We use azobenzene-functionalized polymer and free α-CD molecules to form

reversible host-guest interaction, thus enabling controllable polymer hydrophilicity and deformability upon light excitation.

Figure 3.12 Photochemical azo-CD hydrogel actuator based on reversible host-guest interaction between azo and α-CD under UV/Visible light.225 Adapted with permission: Copyright 2014, ACS.

4 ADVANCED CONTROL STRATEGIES FOR PHOTOACTUATION

Soft photoactuators can convert light signals into mechanical work without complex circuits or electronic control found in conventional hard machine systems.

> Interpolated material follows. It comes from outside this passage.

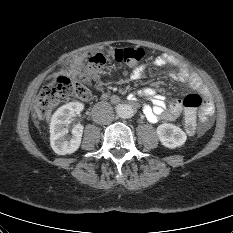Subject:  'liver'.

In this context, the word “photoactuator” does not only imply a design which can deform under light illumination but rather a structure that can sense and process the optical signals received and respond accordingly.226 To attain this goal, much research effort in regard to 3D fabrication, chemical composition, and soft robotic design, has been devoted to light-responsive LCNs and hydrogels to endow them with ever-increasing functionalities and complexity. Particularly, the photoactuation behavior of these materials has been fine tuned for high environmental sensitivity, capability of processing the information received, and subsequent response. During the past decades several concepts have been proposed for pursuing such high level of sophistication, as treated in many recent reviews.29,226–228 Among those examples, LCN- or hydrogel-based light robots can perform versatile movements like walking, swimming, jumping and gripping, but also possess more sophisticated skills, such as self-regulation127,229, object recognition176,230, self-healing231 and learning232,233. The key concepts behind such advanced functions lie in optimized use of the photothermal and photochemical effects, clever material engineering including controlling the LC alignment and crosslinking density, and finally, proper temporal and/or spatial control of the light source.

This chapter focuses on three advanced control strategies for photoactuation that are used in the publications comprising this thesis: self-sustained motion, multicolor response, and reconfigurable action. The elaboration starts by a brief review of previous studies. After that, the most relevant findings from the thesis publications are presented and the improvements they bring to the controllability of photoactuators and light-driven soft robots, are highlighted.